Certains misent par ailleurs sur le fait que le risque accru de récession puisse pousser la Réserve fédérale américaine (Fed) à réduire ses taux d'intérêt dès le mois de mai.
Le conseiller économique de la Maison blanche, Kevin Hassett, a cherché à écarter les préoccupations selon lesquelles les droits de douane s'inscrivaient dans le cadre d'une stratégie destinée à faire pression sur la Fed pour qu'elle baisse les taux, déclarant que la banque centrale américaine ne subirait aucune "coercition politique".
Les économistes de JPMorgan s'attendent désormais à que les taxes douanières provoquent un déclin de 0,3% du produit intérieur brut (PIB) annuel des Etats-Unis, contre une prévision préalable de +1,3%. Ils anticipent aussi une hausse du taux de chômage à 5,3% contre 4,2%.
Le milliardaire Bill Ackman, qui avait apporté son soutien à la candidature de Donald Trump pour l'élection présidentielle américaine de novembre dernier, a déclaré dimanche que Trump perdait la confiance des dirigeants d'entreprises, prévenant d'un "hiver nucléaire économique" si le chef de la Maison blanche ne suspendait pas cette guerre commerciale.
Depuis samedi, les services douaniers américains prélèvent des taxes de 10% - le seuil minimal fixé mercredi par Donald Trump - sur les importations de nombreux pays.
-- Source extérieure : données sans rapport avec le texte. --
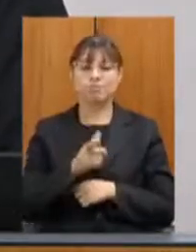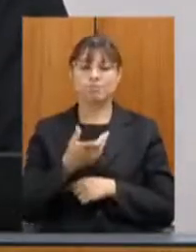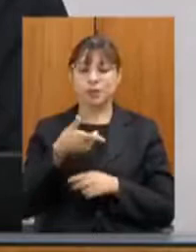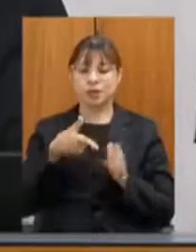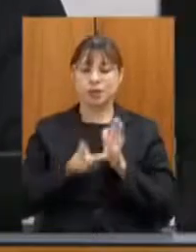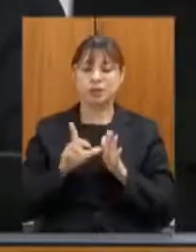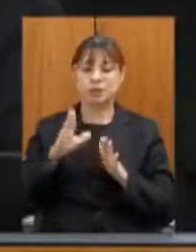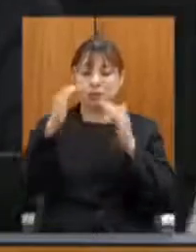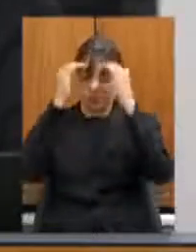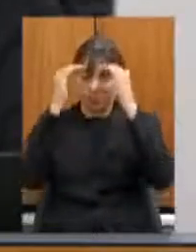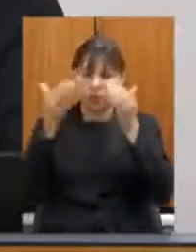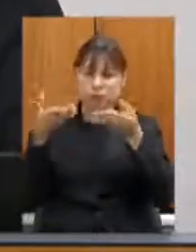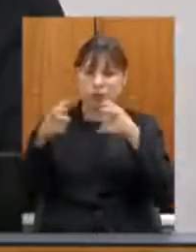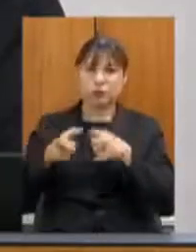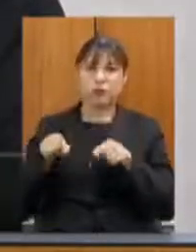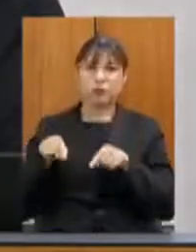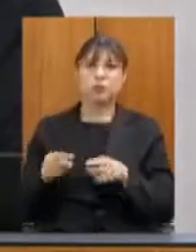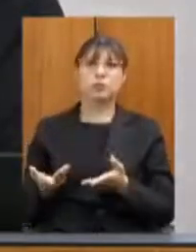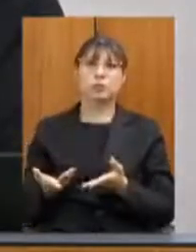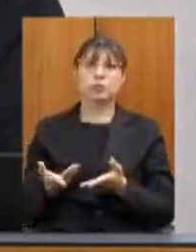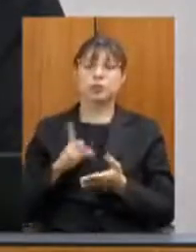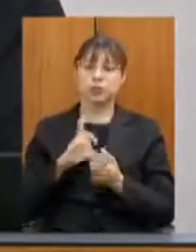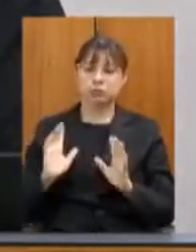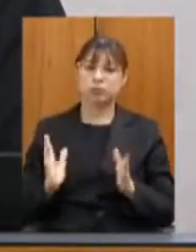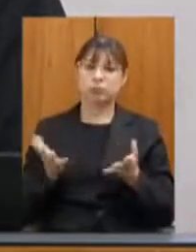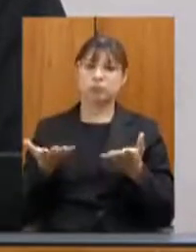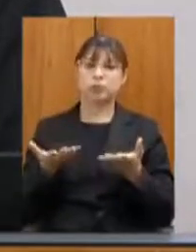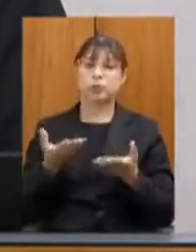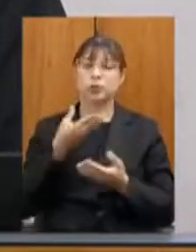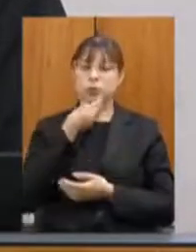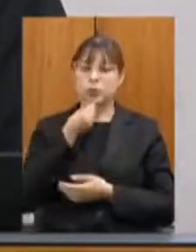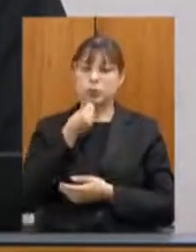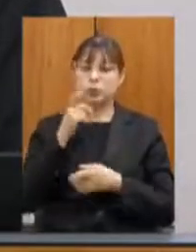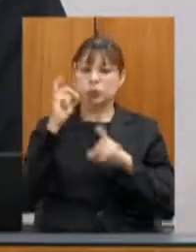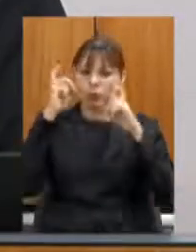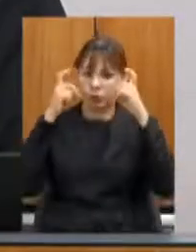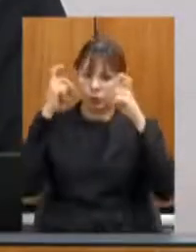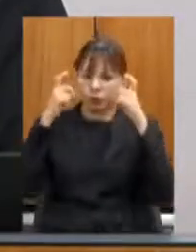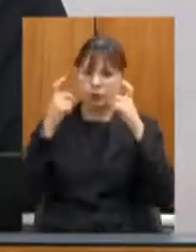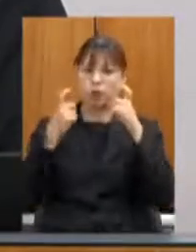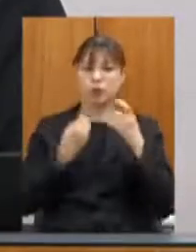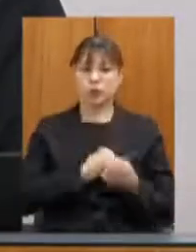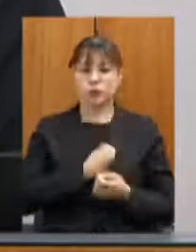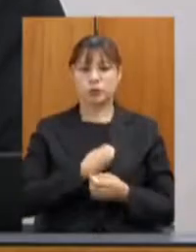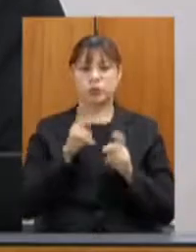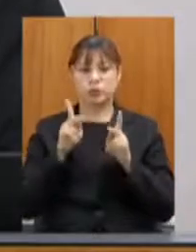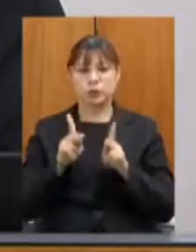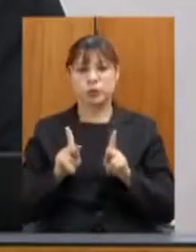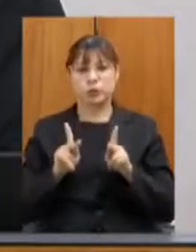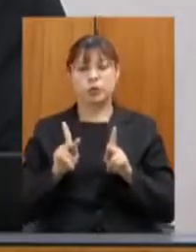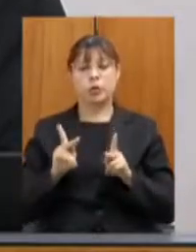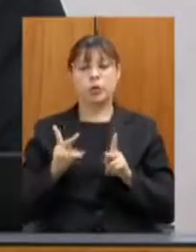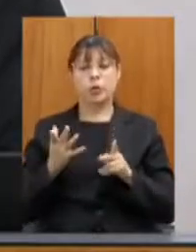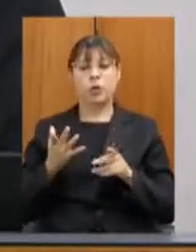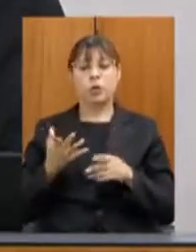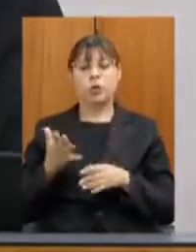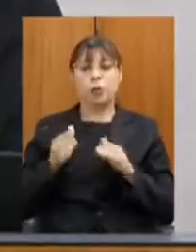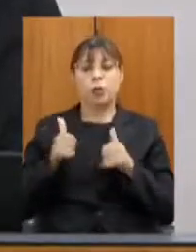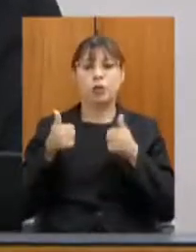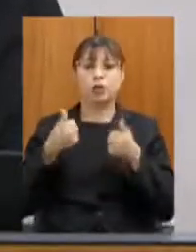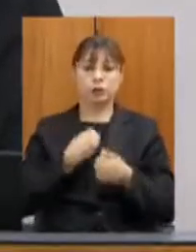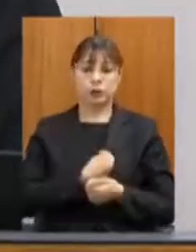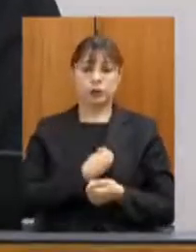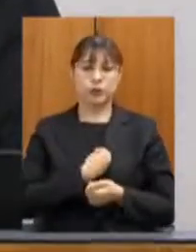e da qual foi homenageado. Um homem que se preocupava com a vida das pessoas, com a qualidade de vida dos mineiros,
Les droits de douane réciproques, allant de 11% à 50% en fonction des pays, doivent entrer en vigueur mercredi à 04h01 GMT.
Plusieurs gouvernements ont exprimé leur souhait de dialoguer avec les Etats-Unis pour éviter ce couperet.
A Taiwan, le président Lai Ching-Te a écarté dimanche toute mesure de rétorsion, proposant comme base de négociation la levée des barrières commerciales et des investissements accrus de la part des entreprises taïwanaises aux Etats-Unis.
Pour sa part, le Premier ministre israélien Benjamin Netanyahu, attendu lundi pour une réunion à la Maison blanche, a fait savoir qu'il chercherait à obtenir de Donald Trump un sursis concernant les droits de douane de 17% devant viser les produits importés aux Etats-Unis.
En Inde, un représentant gouvernemental a déclaré à Reuters que le pays n'envisageait pas de répondre aux taxes de 26% fixées par Washington et que des discussions sur un potentiel accord étaient en cours.
Le président vietnamien To Lam est convenu lors d'un entretien téléphonique avec Donald Trump vendredi d'ouvrir des négociations sur une levée des droits de douane, alors que le Vietnam, pôle manufacturier d'Asie du Sud-Est, a été frappé par l'une des mesures les plus sévères. Le président américain a décrit cette discussion téléphonique comme "très productive".